While at the 2009 Shot Show I was amazed by some of the displays. As I’ve mentioned before, there were several log cabins, lighting displays that would rival the “Pink Floyd Laser Light Extravaganza,” and booths with craftsman grade cabinetry.
There was one setup though, that really knocked my socks off. I was at the Shot Show a day early to attend the Media Day at the Range event, which was being sponsored by Bass Pro Shops. I went into the Orange County Convention Center to get my Media Pass, and while crossing the bridge over show floor, I spotted the OTIS booth.
To call it a booth is an understatement. Three levels of polished metal, brightly lit by hundreds of lights. The Otis team was still putting the finishing touches on it on Wednesday in preparation for the Show opening on Thursday.
On Opening Day, Philip Laughlin of The Hog Blog and I hit the doors and never stopped. Phillip has been to the Shot Show many times before, but I had no idea what was in store for me. Just trying to find the Otis booth was a journey in and of itself! I was distracted by the sheer enormity of the show; as I’ve said before, it is overwhelming.

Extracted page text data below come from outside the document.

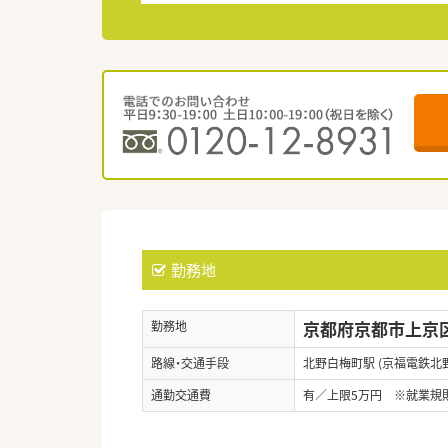
勤務地
京都府京都市上京区
勤務地
路線・交通手段
北野白梅町駅 (京福電鉄北
通勤交通費
有／上限5万円 ※就業規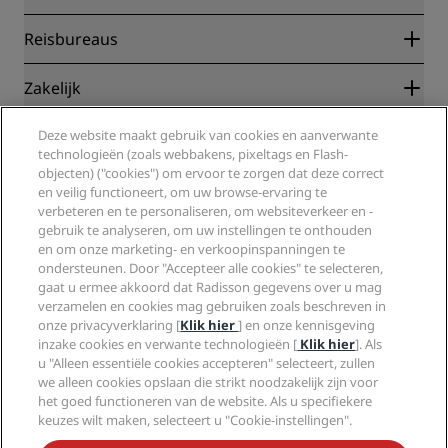
Radisson Rewards
Reisbureaus
Garantie beste online tarief
Blog
Partners
Zakelijk
Bestemmingen
Reisagenten
Nieuwe en verwachte hotels
Radisson Hotel Group
Deze website maakt gebruik van cookies en aanverwante
Juridisch
Radisson Hotels-app
technologieën (zoals webbakens, pixeltags en Flash-
Media
Sports Approved-hotels
objecten) ("cookies") om ervoor te zorgen dat deze correct
Vacatures RHG
Privacycentrum
Help
Gezinsvriendelijk hotels
en veilig functioneert, om uw browse-ervaring te
Vacatures PPHE
Juridische kennisgeving
Gezondheid en veiligheid
verbeteren en te personaliseren, om websiteverkeer en -
Vacatures EHL
Algemene voorwaarden voor Radisson Rewards
gebruik te analyseren, om uw instellingen te onthouden
Waarschuwingen voor consumenten
The Club by RHG
Social media
Gebruikersovereenkomst site
en om onze marketing- en verkoopinspanningen te
Contactgegevens
Hotelontwikkeling
ondersteunen. Door "Accepteer alle cookies" te selecteren,
Digitale toegankelijkheid
Veelgestelde vragen
Radisson Hotels Brands
Duurzaam ondernemen
gaat u ermee akkoord dat Radisson gegevens over u mag
Verklaring inzake moderne slavernij
Sitemap
verzamelen en cookies mag gebruiken zoals beschreven in
Inkoop
onze privacyverklaring [
Klik hier
] en onze kennisgeving
inzake cookies en verwante technologieën [
Klik hier
]. Als
u "Alleen essentiële cookies accepteren" selecteert, zullen
we alleen cookies opslaan die strikt noodzakelijk zijn voor
het goed functioneren van de website. Als u specifiekere
keuzes wilt maken, selecteert u "Cookie-instellingen".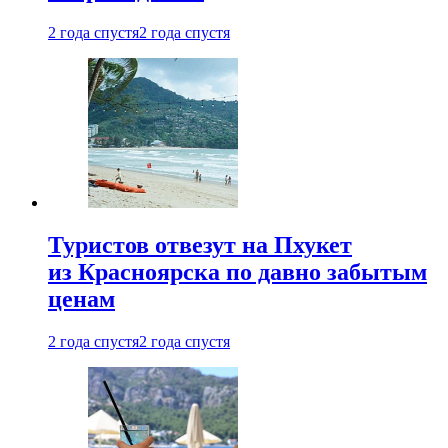
2 года спустя
2 года спустя
Туристов отвезут на Пхукет
из Красноярска по давно забытым
ценам
2 года спустя
2 года спустя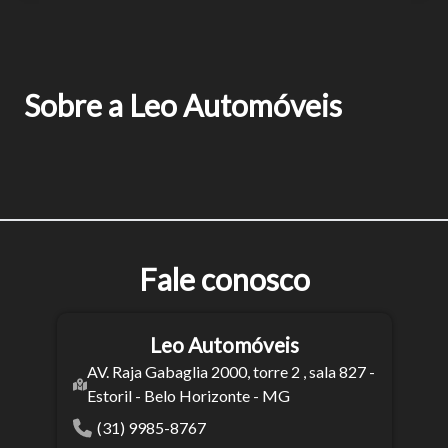
Sobre a Leo Automóveis
Fale conosco
Leo Automóveis
AV. Raja Gabaglia 2000, torre 2 , sala 827 -
Estoril - Belo Horizonte - MG
(31) 9985-8767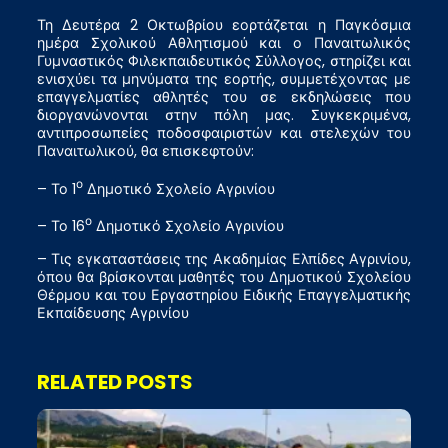
Τη Δευτέρα 2 Οκτωβρίου εορτάζεται η Παγκόσμια
ημέρα Σχολικού Αθλητισμού και ο Παναιτωλικός
Γυμναστικός Φιλεκπαιδευτικός Σύλλογος, στηρίζει και
ενισχύει τα μηνύματα της εορτής, συμμετέχοντας με
επαγγελματίες αθλητές του σε εκδηλώσεις που
διοργανώνονται στην πόλη μας. Συγκεκριμένα,
αντιπροσωπείες ποδοσφαιριστών και στελεχών του
Παναιτωλικού, θα επισκεφτούν:
ο
– Το 1
Δημοτικό Σχολείο Αγρινίου
ο
– Το 16
Δημοτικό Σχολείο Αγρινίου
– Τις εγκαταστάσεις της Ακαδημίας Ελπίδες Αγρινίου,
όπου θα βρίσκονται μαθητές του Δημοτικού Σχολείου
Θέρμου και του Εργαστηρίου Ειδικής Επαγγελματικής
Εκπαίδευσης Αγρινίου
RELATED POSTS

I finally managed to get to the Otis display area where I was met by Cara Peebles, Marketing Coordinator for Otis. Cara kindly gave me the grand tour of their booth and then we sat down for a few moments while she showed me the newest offerings from Otis. Among them was the new Advanced Bore Reflector.
It is shaped like a capital letter J with a flat section at the bottom that acts as a bolt or slide stop. This is an improvement over the original which had no stop and could tip. Whereas the original was a smooth piece of plastic, the new version is has angles and ribs meant to maximize light gathering and transmission. It is also tapered to fit better in the chamber.
The reflector has a fluorescent orange color, and is made of a special fiber optic material, and can be used with a borelight, small flashlight, or ambient light. The orange/yellow color also helps the eye distinguish between areas of varying contrast. White light tends to diminish this contrast and allows imperfections or issues in the bore to escape notice. When looking down the bore of an SKS in 7.62, and a Bushmaster in 5.56 we noted a substantial difference between a white light bore light, an original Otis Bore Reflector, and the new one. The white light does tend to wash the details out, and in some cases completely hide them. The older version worked well with an added light source, and the newest was surprisingly good at transmitting light regardless of light conditions. With a bore light, or a MiniMagLite, the bore illumination was superlative.
Down the Barrel - Ambient LightThe reflector also can act as a range safety device. Placed in the chamber, it is a very clear and obvious indication that the weapon does not have a round in the chamber, nor can a round be chambered while it is in place. On a shooting line, this is the safest condition a firearm can be in.
You can carry it in your pocket to check the bore of your rifle while hunting. You never know if you might need it, and it is pretty cheap insurance.
For the price of a couple of quarters (street price), it is a great accessory. Lightweight, and capable it is a must have in every pocket, range bag, and ammo box.